Preachers this week may want to engage what devours or consumes our communities and our society today. Many among us are exhausted as COVID-19 numbers are on the rise when some only recently started worshipping face-to-face and letting down our guards. Many have worked tirelessly to resist racist structures and confront our own racism. It often feels like the demands made of us outrun the time, energy, and life we have been given. Regardless of whether the widow’s offering is an example or a critique, it is crucial to remember that the house of God is not a place to devour widows. It is not a place where anyone should be devoured.
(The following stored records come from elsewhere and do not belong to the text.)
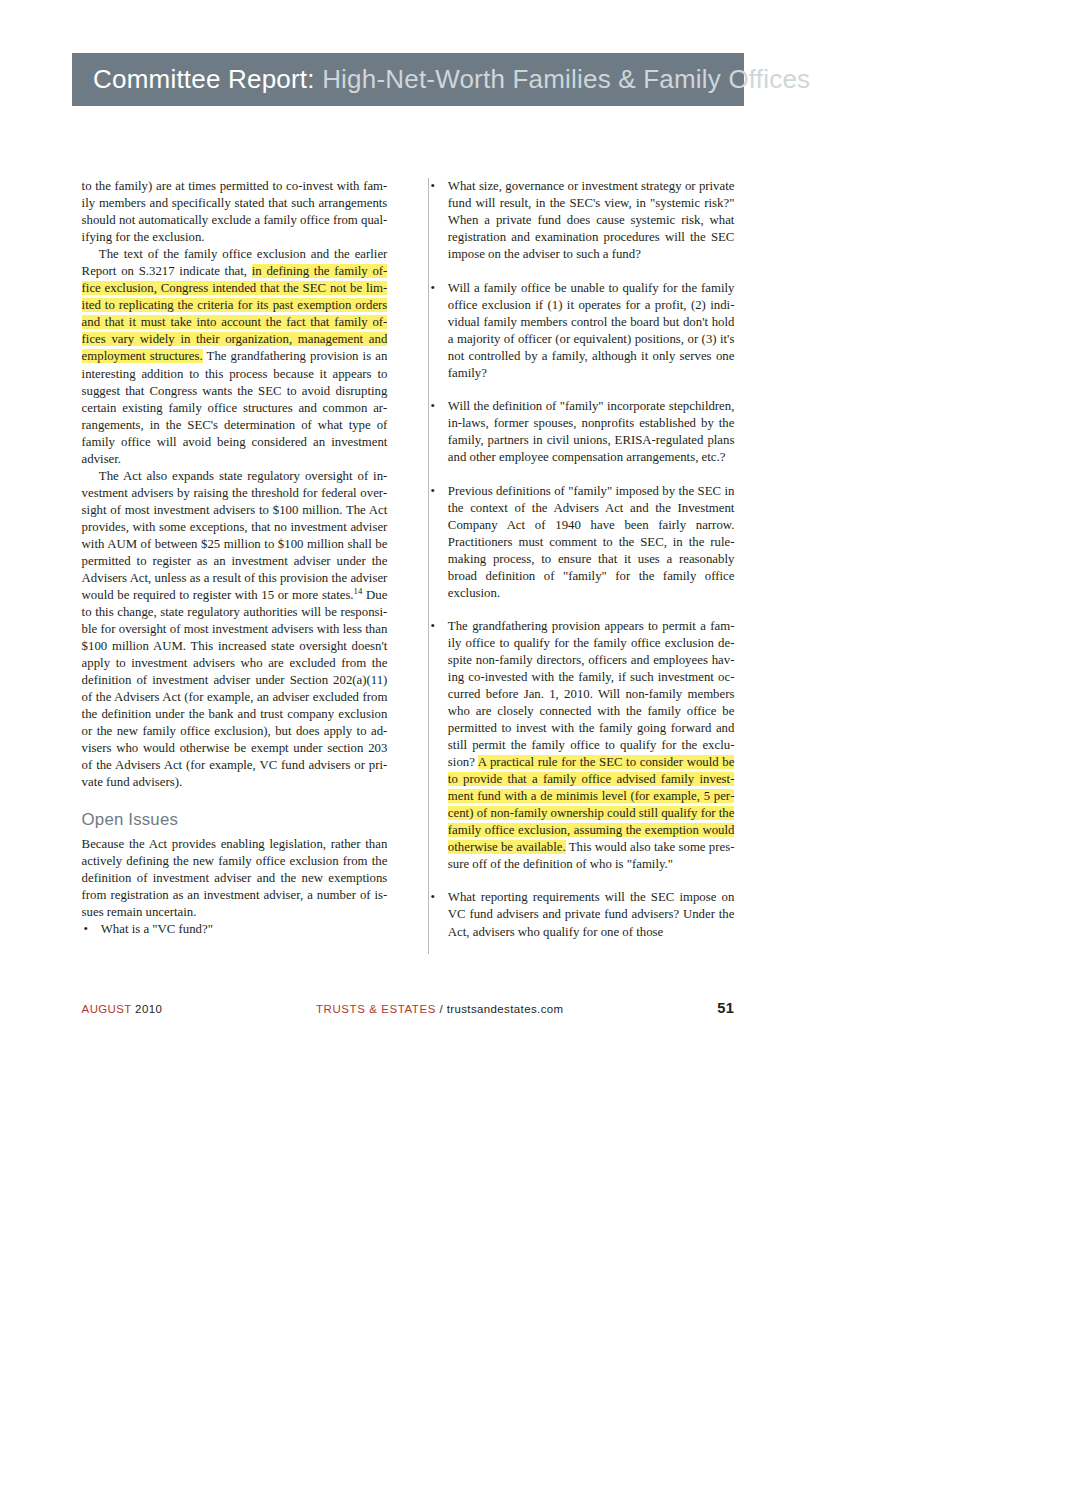Committee Report: High-Net-Worth Families & Family Offices
to the family) are at times permitted to co-invest with family members and specifically stated that such arrangements should not automatically exclude a family office from qualifying for the exclusion.
The text of the family office exclusion and the earlier Report on S.3217 indicate that, in defining the family office exclusion, Congress intended that the SEC not be limited to replicating the criteria for its past exemption orders and that it must take into account the fact that family offices vary widely in their organization, management and employment structures. The grandfathering provision is an interesting addition to this process because it appears to suggest that Congress wants the SEC to avoid disrupting certain existing family office structures and common arrangements, in the SEC's determination of what type of family office will avoid being considered an investment adviser.
The Act also expands state regulatory oversight of investment advisers by raising the threshold for federal oversight of most investment advisers to $100 million. The Act provides, with some exceptions, that no investment adviser with AUM of between $25 million to $100 million shall be permitted to register as an investment adviser under the Advisers Act, unless as a result of this provision the adviser would be required to register with 15 or more states.14 Due to this change, state regulatory authorities will be responsible for oversight of most investment advisers with less than $100 million AUM. This increased state oversight doesn't apply to investment advisers who are excluded from the definition of investment adviser under Section 202(a)(11) of the Advisers Act (for example, an adviser excluded from the definition under the bank and trust company exclusion or the new family office exclusion), but does apply to advisers who would otherwise be exempt under section 203 of the Advisers Act (for example, VC fund advisers or private fund advisers).
Open Issues
Because the Act provides enabling legislation, rather than actively defining the new family office exclusion from the definition of investment adviser and the new exemptions from registration as an investment adviser, a number of issues remain uncertain.
What is a "VC fund?"
What size, governance or investment strategy or private fund will result, in the SEC's view, in "systemic risk?" When a private fund does cause systemic risk, what registration and examination procedures will the SEC impose on the adviser to such a fund?
Will a family office be unable to qualify for the family office exclusion if (1) it operates for a profit, (2) individual family members control the board but don't hold a majority of officer (or equivalent) positions, or (3) it's not controlled by a family, although it only serves one family?
Will the definition of "family" incorporate stepchildren, in-laws, former spouses, nonprofits established by the family, partners in civil unions, ERISA-regulated plans and other employee compensation arrangements, etc.?
Previous definitions of "family" imposed by the SEC in the context of the Advisers Act and the Investment Company Act of 1940 have been fairly narrow. Practitioners must comment to the SEC, in the rulemaking process, to ensure that it uses a reasonably broad definition of "family" for the family office exclusion.
The grandfathering provision appears to permit a family office to qualify for the family office exclusion despite non-family directors, officers and employees having co-invested with the family, if such investment occurred before Jan. 1, 2010. Will non-family members who are closely connected with the family office be permitted to invest with the family going forward and still permit the family office to qualify for the exclusion? A practical rule for the SEC to consider would be to provide that a family office advised family investment fund with a de minimis level (for example, 5 percent) of non-family ownership could still qualify for the family office exclusion, assuming the exemption would otherwise be available. This would also take some pressure off of the definition of who is "family."
What reporting requirements will the SEC impose on VC fund advisers and private fund advisers? Under the Act, advisers who qualify for one of those
August 2010
TRUSTS & ESTATES / trustsandestates.com
51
There is a difference between giving everything and having everything taken away.

The cruciform existence, or the life of discipleship, according to Mark, involves giving one’s life (Mark 8:34-37). It is important, however, to keep front and center what consumes us. If we are consumed by honor, power, social media, beauty, or money, they will eat us alive, and they ultimately leave us empty. Emptiness devours us, and it promises a life it cannot give. Part of the task of preaching is to identify hunger for Good News when spiritual junk food is readily on offer. Invite people to taste and see: when you give your whole life to God, it becomes fuller than you imagined.


Notes

  1. Adela Yarboro Collins, Mark, Hermeneia (Minneapolis: Fortress Press, 2007), 590; Collins notes, however, that this behavior is in contrast with the scribes described in Mark 12:38-40.
  2. Emerson Powery suggests that the widow’s action is a condemnation of injustice, “Mark,” in True to Our Native Land: An African American New Testament Commentary, ed. Brian K. Blount (Minneapolis: Fortress Press, 2007), 145. 
  3. Rachel St. Clair Lettsome, “Mark,” in The New Testament: Fortress Commentary on the Bible, ed. Margaret Aymer, Cynthia Briggs Kittredge, and David A. Sánchez (Minneapolis: Fortress Press, 2014), 202.